Marc Hornschuh: Hier könnte man im Grunde den Artikel von Focher einfügen. Mit dem Unterschied jedoch, dass die Verantwortlichen beim BVB von Hornschuh richtig viel halten und ihn momentan sogar als Innenverteidiger Nummer 4 einkalkulieren. Bei dem auf den ersten Blick recht schmächtigen Hornschuh verwundert diese Einschätzung etwas und in der Jugend sowie auch noch bei den Amateuren spielte er denn auch recht häufig im defensiven Mittelfeld. Hornschuh brachte das Kunststück fertig, zwischen der U 15 und der U 21 in jedem Jahrgang mindestens ein Länderspiel absolviert zu haben. Momentan steht er bei insgesamtz 48 Einsätzen für Deutschland. Es ist anzunehmen, dass vor allem die nächsten zwei Jahre für den Jungen aus Körne die entscheidenden Weichenstellungen bereitstellen werden.
Victor Huschka: Das Gegenteil von Julian Koch. Während Koch im damaligen Finale schwach war und heute auf der Talente-Liste ganz oben rangierte, überzeugte der Hagener Huschka damals im Finale gegen die Bayern und scheiterte mehrmals nur knapp am Torerfolg. Doch leider verschwand der junge Mann mit Wurzeln im Benin in den letzten Jahren völlig von der Fußball-Landkarte und ist momentan ebenfalls vereinslos, nachdem er sich selbst in der NRW-Liga bei RW Essen letzte Saison überhaupt nicht behaupten konnte. Merke also: Die langfristige und stetige Entwicklung ist entscheidend für nachhaltigen Karriereerfolg und nicht die wenigen oder gar einmaligen Auftritte vor großer Kulisse.

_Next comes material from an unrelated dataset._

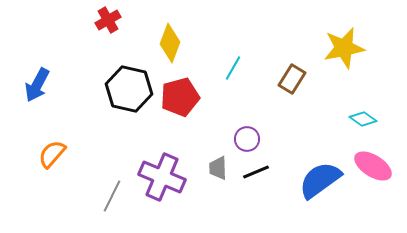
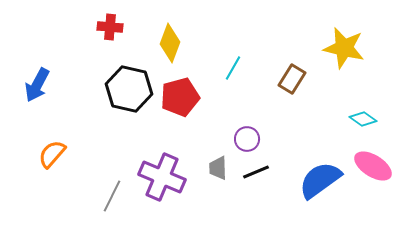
red cross: moved 2 px right, 7 px down; rotated 35 degrees clockwise
yellow star: rotated 24 degrees clockwise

Marcel Kandziora: Die "Katze" hat den persönlichen Aufstieg geschafft und darf nach einer höchstens mittelmäßigen Saison bei unseren Amas in der nächsten Saison eine Etage höher spielen und hat sogar noch das große Los in der Lotterie "Geschichten, die nur der Fußball schreibt" gezogen. Denn wie auch Blacha steht der vielseitig verwendbare Defensivmann beim Drittligisten SV Sandhausen unter Vertrag und wird in der Vorbereitung sicher alles dransetzen, im Pokalspiel von Beginn an gegen seinen alten Verein antreten zu dürfen.
Julian Koch: Den größten Sprung von der Jugend- in den Seniorenbereich muss man mit Sicherheit dem Blondschopf zusprechen. Während er im damaligen Finale vor dem entscheidenden Gegentor noch böse patzte, entwickelte er sich insbesondere in der letzten Saison beim MSV Duisburg zu einem der begehrtesten Nachwuchsspieler Deutschlands, ehe ihn eine brutale Knieverletzung zunächst einmal hemmte. Bei seinen Anlagen und vor allem seiner mentalen Stabilität ist aber davon auszugehen, dass spätestens in der Rückrunde Koch auf seine Einsätze kommen wird - bei den BVB-Profis! Vor allem Manager Watzke hält ungemein viel von dem dynamischen Defensivmann und bezeichnete ihn nach dem Regionalliga-Aufstieg der zweiten Mannschaft vor zwei Jahren sogar als "die Zukunft dieses Vereins."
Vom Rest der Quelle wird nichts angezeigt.